Morning writing looks best on paper. Just get up and get to work, before the daily concerns of life can derail your creative process. Wake up with a shower, eat a decent breakfast, and sit down at the computer with a clear, fresh mind. Knock out several pages, then tend to the rest of the day secure in the knowledge that you’ve already accomplished some solid writing.

But it doesn’t always go that smoothly, at least not in my case. I have a day job, so in order to give myself sufficient writing time, I would have to wake up around 5:30 a.m. or so. I tried that for a while. Some mornings went well. Others got off to a sluggish start, and by the time I was starting to build some decent momentum, it was time to stop and shift to my other work day. Then, after work, I was often so tired that I’d crash by about 9-9:30.

On the plus side, I got some of the best sleep of my life. But I’m really not wired to be a morning person. It’s nice to know that I can get myself up super-early on occasion, if the need arises, but it wasn’t optimal use of my time or energy levels.

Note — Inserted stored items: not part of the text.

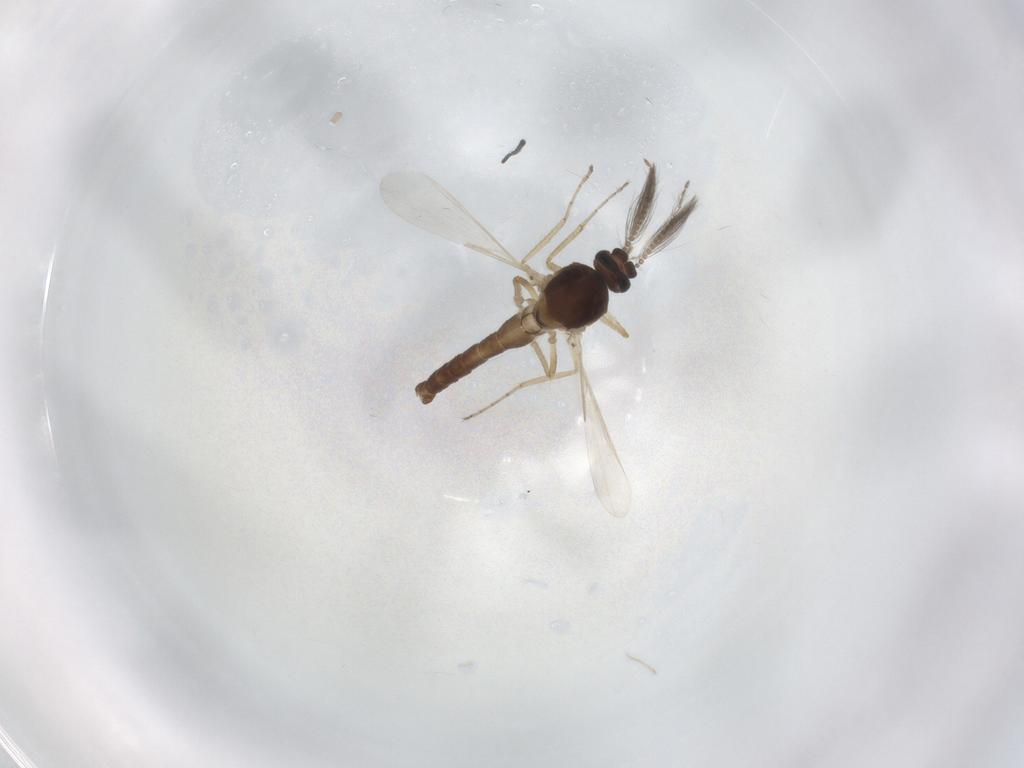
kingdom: Animalia
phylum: Arthropoda
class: Insecta
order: Diptera
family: Ceratopogonidae
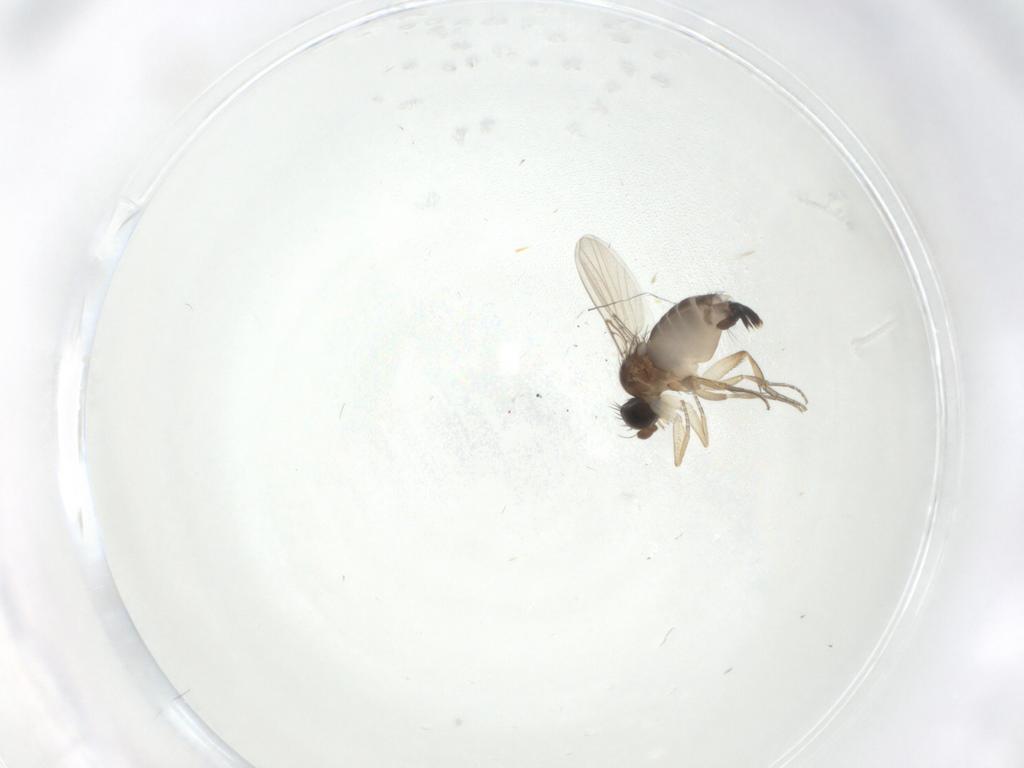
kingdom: Animalia
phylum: Arthropoda
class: Insecta
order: Diptera
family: Phoridae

Evening writing is a riskier affair. The pessimistic view is that you’re putting writing at the mercy of how the day went. A rough day can wreck the night, and there’s increased temptation to drink too much caffeine too late in the day. I’m certainly guilty of letting myself get derailed for a variety of reasons, but it’s always ultimately my own fault. When I focus on the key advantage of night writing, the results are much better.

That key advantage: I’ve already done absolutely everything else I needed to do that day. All other commitments are cleared out, and the book becomes the only thing I need to focus on.

This usually gets me a longer stretch of writing time compared to trying to cram in some morning writing. I’ll finish my day job, take a dinner break, read for an hour or so, and then there’s still plenty of night left for writing.

I can sneak some additional work in other parts of the day. An unfocused morning can still yield some productive brainstorming, and afternoons (on my days off, at least) are sometimes good for editing. But those are simply nice bonuses. For me, in my subjective experience, nights are when the best work tends to happen.

Then again, I don’t think I’ve ever tried writing at 3 a.m. Maybe that’s the top-secret perfect writing time?